Casi al final se armó un entrevero en el área de ellos; un amasijo de barro,
remeras y cueros. Lo vi al Beto haciendo un esfuerzo descomunal para pasármela
desde el suelo. Un puñetazo le partió la nariz mientras la pelota apenas se
movía hacia mí. Cerré los ojos y le di un puntazo. No sé qué se puede hacer en
una milésima de segundo, pero creo que le hice promesas sobre la escuela a mi
vieja. Reaccioné cuando el gigante me levantaba y me besaba en la frente.
—¡Gooool, carajo, gol! —gritaba.
No lo vi, no lo disfruté. Me perseguía la imagen de mi amigo tirado en
el piso, en medio de la lucha, con la nariz reventada. Mi gol trajo insultos,
empujones y más trompadas. Pasaron cinco minutos hasta que el árbitro disparó
dos veces al cielo y dejaron de pelearse. Tres de cada equipo fueron expulsados
y casi vuelven las piñas. El Beto
aprovechó para ponerse hielo en la nariz y felicitarme con un abrazo ensangrentado.
El técnico mandó a nuestro arquero al banco y al Moncho a la cancha. El
árbitro hizo señas de un minuto más.
Un minuto y llegaban los penales.
Sacaron del medio y le dieron al arco, la pelota rebotó en alguien tan
embarrado que no supe si era de los nuestros y salió disparada hacia el área de
ellos. El Beto les ganó en velocidad y eludió a dos que ya ni caminaban. Le metió
fuerte y cruzado. La pelota se levantó inexplicablemente y, rebotando en el
palo que hacía de travesaño, voló mansa hacia el punto penal.
El silencio fue estremecedor y la vida una belleza. La teoría de
Einstein una panacea y el fútbol otra vez un juego.

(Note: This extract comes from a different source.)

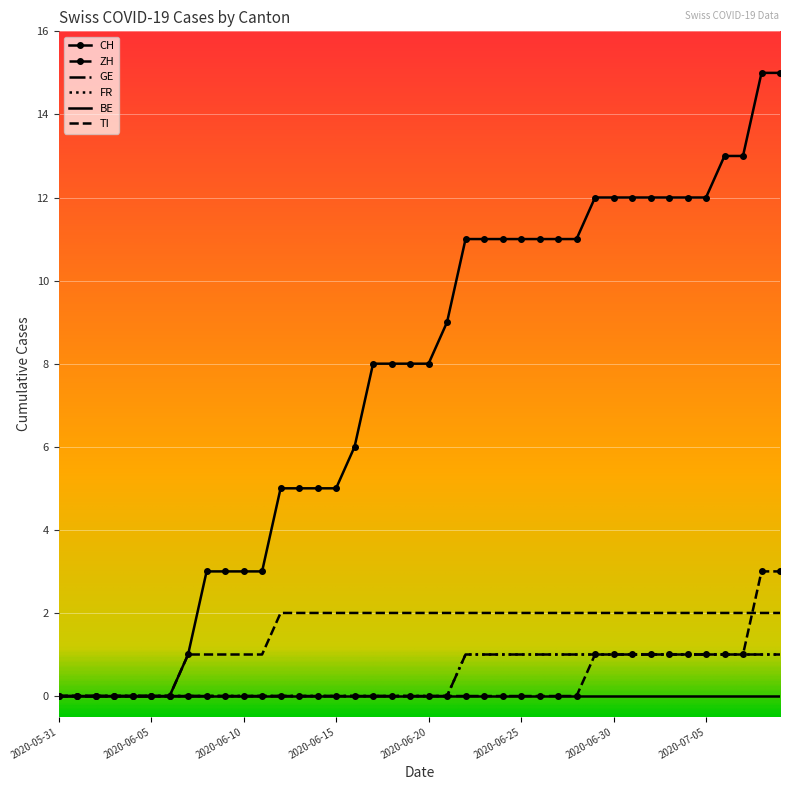

Where is FR nearest to the value 0?

2020-05-31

El Moncho, que había acompañado la jugada por compromiso, la empujó con
el pecho al fondo del arco. El referí hizo un gestó con el brazo y temblé.
Pensé que iba a empezar a los tiros otra vez. No, sólo se acomodó la camisa,
convalidó el tanto y gritó el fin del encuentro. El Beto reía con los dientes
rojos y el Moncho terminó de despertarse en los hombros del grandote. Fuimos
héroes por un rato, goleadores en tierra de otros. Los choripanes ya estaban
listos, pero desistimos de almorzar en la cancha. Nos abrigamos y prometimos regresar
para el próximo partido. A la salida, entre los paraísos, vi al réferi recargar
el revólver.
Ahora que el Beto se fue y que nuestros ídolos sólo juegan en Europa, ahora
que no hay relámpagos ni domingos de resacas, recuerdo el regreso a casa, en
colectivo el Sol. El viejo Vallejos que preguntaba sobre el partido, el Moncho que
relataba su gol una y otra vez y el que reía suave, como un hermano mayor.